**What you need to do**
In the records below, find each line that holds "Jalan" and return it.

Material for this exercise below:

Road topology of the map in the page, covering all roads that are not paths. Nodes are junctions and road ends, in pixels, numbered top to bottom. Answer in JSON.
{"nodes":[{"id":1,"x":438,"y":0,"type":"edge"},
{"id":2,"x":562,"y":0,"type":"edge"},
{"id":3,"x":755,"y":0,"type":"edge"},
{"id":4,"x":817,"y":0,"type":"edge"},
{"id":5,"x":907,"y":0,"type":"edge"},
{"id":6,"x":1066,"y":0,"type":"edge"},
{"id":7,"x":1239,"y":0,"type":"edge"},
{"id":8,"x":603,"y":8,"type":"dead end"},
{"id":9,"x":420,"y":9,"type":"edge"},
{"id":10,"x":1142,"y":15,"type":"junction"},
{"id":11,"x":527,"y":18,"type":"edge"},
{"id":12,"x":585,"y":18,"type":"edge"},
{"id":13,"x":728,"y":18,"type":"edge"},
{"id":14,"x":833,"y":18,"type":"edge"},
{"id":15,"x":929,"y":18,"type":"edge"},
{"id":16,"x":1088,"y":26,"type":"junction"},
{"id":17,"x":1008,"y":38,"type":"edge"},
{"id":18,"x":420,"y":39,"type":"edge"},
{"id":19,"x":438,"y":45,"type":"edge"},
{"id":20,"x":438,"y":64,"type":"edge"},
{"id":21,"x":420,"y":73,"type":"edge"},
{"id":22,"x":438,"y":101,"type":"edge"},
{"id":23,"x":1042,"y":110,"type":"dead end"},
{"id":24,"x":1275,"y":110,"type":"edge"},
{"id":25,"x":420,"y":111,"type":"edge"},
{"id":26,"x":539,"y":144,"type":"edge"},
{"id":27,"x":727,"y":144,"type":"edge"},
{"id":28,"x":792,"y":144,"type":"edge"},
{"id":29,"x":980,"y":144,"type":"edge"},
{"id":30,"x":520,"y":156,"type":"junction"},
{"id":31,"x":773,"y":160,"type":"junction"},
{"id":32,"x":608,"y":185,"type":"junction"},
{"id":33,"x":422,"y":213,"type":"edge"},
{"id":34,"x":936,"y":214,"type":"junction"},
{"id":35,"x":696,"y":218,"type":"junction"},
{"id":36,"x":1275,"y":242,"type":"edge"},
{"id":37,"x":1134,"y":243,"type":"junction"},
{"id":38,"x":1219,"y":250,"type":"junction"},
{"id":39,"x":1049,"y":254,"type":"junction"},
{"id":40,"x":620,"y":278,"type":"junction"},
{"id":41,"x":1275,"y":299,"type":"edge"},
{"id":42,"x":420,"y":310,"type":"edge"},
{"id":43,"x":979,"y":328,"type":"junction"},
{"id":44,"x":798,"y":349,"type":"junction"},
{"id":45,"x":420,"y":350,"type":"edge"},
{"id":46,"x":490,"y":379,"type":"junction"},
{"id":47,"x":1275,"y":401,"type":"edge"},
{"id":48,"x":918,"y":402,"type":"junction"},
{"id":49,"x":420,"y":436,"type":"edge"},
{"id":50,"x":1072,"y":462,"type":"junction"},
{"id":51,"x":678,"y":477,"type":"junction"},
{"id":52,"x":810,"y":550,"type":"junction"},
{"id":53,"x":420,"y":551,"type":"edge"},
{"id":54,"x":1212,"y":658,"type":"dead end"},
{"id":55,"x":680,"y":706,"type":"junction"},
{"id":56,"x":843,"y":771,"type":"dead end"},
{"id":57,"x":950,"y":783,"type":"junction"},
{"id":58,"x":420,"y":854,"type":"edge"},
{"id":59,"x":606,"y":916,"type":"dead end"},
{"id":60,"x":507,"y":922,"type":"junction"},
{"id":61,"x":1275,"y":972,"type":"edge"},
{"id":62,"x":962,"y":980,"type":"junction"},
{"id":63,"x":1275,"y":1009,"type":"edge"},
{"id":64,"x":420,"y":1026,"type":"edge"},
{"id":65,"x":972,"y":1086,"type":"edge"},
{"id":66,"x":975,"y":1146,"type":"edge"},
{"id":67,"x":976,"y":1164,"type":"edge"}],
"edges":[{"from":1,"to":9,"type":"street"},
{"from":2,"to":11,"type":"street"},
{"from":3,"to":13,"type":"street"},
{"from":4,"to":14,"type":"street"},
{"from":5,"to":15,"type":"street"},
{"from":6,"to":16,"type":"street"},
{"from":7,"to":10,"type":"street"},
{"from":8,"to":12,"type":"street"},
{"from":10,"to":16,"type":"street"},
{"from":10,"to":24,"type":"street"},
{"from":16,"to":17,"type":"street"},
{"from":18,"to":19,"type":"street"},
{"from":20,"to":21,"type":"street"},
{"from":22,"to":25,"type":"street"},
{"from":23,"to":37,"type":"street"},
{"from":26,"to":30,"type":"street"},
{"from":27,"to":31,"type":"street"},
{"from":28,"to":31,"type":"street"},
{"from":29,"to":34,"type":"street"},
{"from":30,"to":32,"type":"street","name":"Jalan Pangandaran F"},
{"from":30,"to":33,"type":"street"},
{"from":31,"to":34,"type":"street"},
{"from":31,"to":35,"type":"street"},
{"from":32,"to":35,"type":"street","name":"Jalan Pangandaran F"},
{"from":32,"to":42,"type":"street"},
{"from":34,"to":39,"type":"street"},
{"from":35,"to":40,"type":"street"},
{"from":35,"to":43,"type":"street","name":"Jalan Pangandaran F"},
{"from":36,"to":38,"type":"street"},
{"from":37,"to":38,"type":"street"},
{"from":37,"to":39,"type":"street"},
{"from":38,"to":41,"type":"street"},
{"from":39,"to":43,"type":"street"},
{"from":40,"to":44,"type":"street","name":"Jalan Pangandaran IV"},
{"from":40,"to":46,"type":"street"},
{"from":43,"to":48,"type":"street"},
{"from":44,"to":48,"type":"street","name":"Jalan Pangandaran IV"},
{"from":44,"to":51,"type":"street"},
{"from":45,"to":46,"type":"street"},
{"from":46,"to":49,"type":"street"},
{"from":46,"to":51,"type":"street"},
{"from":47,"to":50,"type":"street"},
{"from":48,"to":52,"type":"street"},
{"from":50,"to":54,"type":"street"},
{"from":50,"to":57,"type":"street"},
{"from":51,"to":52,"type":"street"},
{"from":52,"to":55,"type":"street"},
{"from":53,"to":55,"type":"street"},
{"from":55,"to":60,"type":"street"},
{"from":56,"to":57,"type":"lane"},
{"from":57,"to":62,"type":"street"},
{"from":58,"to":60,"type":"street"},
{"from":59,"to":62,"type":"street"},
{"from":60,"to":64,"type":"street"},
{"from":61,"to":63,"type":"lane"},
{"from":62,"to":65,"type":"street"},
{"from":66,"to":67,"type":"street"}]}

End of Material for this exercise.

**Your solution**
{"from":30,"to":32,"type":"street","name":"Jalan Pangandaran F"},
{"from":32,"to":35,"type":"street","name":"Jalan Pangandaran F"},
{"from":35,"to":43,"type":"street","name":"Jalan Pangandaran F"},
{"from":40,"to":44,"type":"street","name":"Jalan Pangandaran IV"},
{"from":44,"to":48,"type":"street","name":"Jalan Pangandaran IV"},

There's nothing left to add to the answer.